Last night I got punched in the face. I’m sorry to say that I was so drunk that I cannot give you the complete details, all I know is that the side of my face hurts like a mf today so I’m assuming that in addition to getting clocked in the face I must have been hit upside the head as well. I won’t get into all the details, but it involves stupid work drama with some dumb bitches. Anyway, I feel like complete hell today, hangover + hurt face. I think that I am going to cut back drastically on the drinking. I didn’t drink much at all this semester after the block party shenanigans and then I started up again about 10 days ago, and I think that I now need to cut back again. Too bad seeing as next weekend is Halloween, but I guess I’ll be able to remember everything if I take it easy on the alcohol.

Lazy Lazy Lazy

I guess I did do a 2 mile open water swim this morning, so technically I deserve to laze around, but now I am just doing nothing and its making me feel like a bum. I watched the movie Food Inc earlier and while I do pretty well with the whole eating organic business, it made me want to be even better. The video footage from the farms where chickens are raised was frightening. I am feeling less and less inclined to eat chicken ever, and if I do, well definitely no Tyson! It didn’t show any footage from Monfort, but mentioned it, which was weird.

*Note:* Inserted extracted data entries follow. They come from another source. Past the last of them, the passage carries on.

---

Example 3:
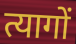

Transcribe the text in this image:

त्यागों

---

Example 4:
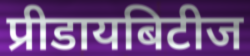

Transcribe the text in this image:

प्रीडायबिटीज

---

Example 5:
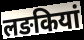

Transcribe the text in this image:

लङकियां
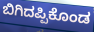
ಬಿಗಿದಪ್ಪಿಕೊಂಡ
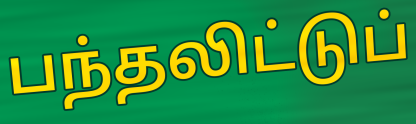
பந்தலிட்டுப்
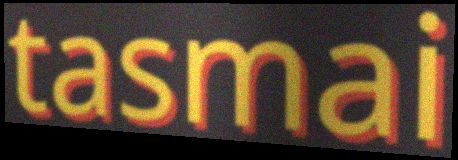
tasmai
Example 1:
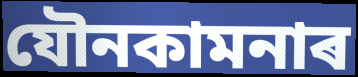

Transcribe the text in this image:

যৌনকামনাৰ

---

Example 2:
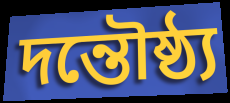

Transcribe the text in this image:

দন্তৌষ্ঠ্য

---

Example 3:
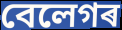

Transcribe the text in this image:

বেলেগৰ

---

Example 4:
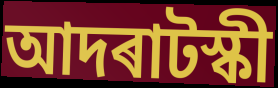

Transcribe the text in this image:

আদৰাটস্কী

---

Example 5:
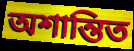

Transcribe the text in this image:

অশান্তিত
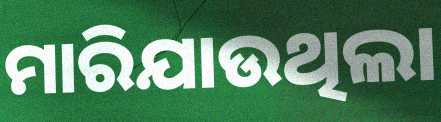
ମାରିଯାଉଥିଲା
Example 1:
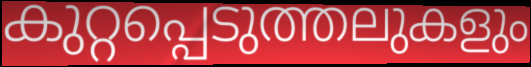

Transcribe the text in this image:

കുറ്റപ്പെടുത്തലുകളും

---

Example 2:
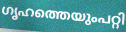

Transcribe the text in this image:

ഗൃഹത്തെയുംപറ്റി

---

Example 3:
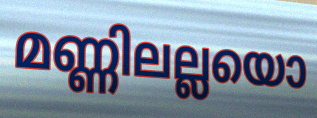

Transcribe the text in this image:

മണ്ണിലല്ലയൊ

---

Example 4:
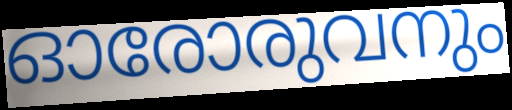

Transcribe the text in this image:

ഓരോരുവനും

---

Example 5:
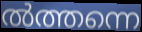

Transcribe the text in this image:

ൽത്തന്നെ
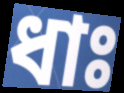
ধাঃ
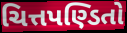
ચિત્તપણ્ડિતો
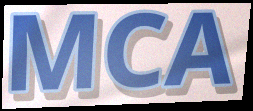
MCA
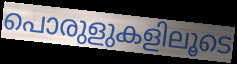
പൊരുളുകളിലൂടെ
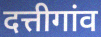
दत्तीगांव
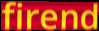
firend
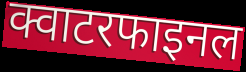
क्वाटरफाइनल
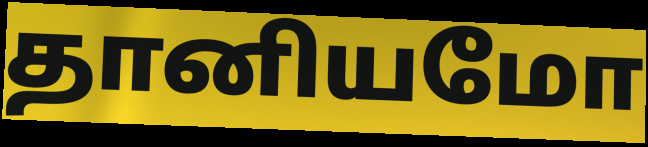
தானியமோ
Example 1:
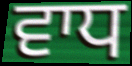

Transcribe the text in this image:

ਵਾਧ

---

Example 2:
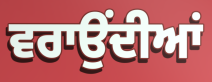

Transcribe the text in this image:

ਵਰਾਉਂਦੀਆਂ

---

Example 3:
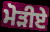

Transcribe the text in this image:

ਮੋੜੀਏ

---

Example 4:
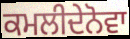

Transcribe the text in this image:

ਕਮਲੀਦੇਨੋਵਾ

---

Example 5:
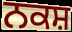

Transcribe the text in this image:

ਨਕਸ਼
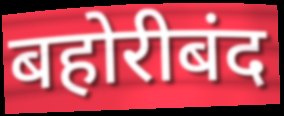
बहोरीबंद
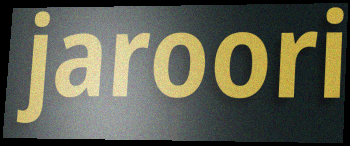
jaroori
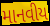
માનવીય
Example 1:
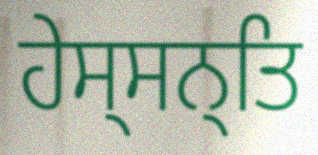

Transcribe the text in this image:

ਹੇਸ੍ਸਨ੍ਤਿ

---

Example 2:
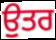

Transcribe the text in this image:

ਉੁਤਰ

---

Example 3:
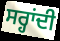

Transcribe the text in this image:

ਸਰ੍ਹਾਂਦੀ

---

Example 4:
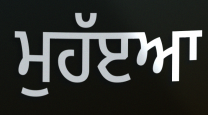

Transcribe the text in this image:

ਮੁਹੱੲਆ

In other news the first line of my horoscope tells me that I have a partnership that’s growing into a rewarding situation. Well that sounds promising, but a. I think that is crap and b. later it says that the gentleness in which I deliver my advice to others is much appreciated. I’m fairly certain “gentleness” is not one of my fortes.

Le sigh, I am NOT feeling my classes at all this semester. My weeks are going to be jam packed and I just want the whole sitting in class thing to be over, but then I have to do the whole student teaching business not to mention I have to freaking make decisions about where I want to student teach pretty much like yesterday. Real life is creeping up on me and it’s scary, perhaps that’s why I’ve gotten blackout drunk the last two Friday nights in a row…wHoopsies!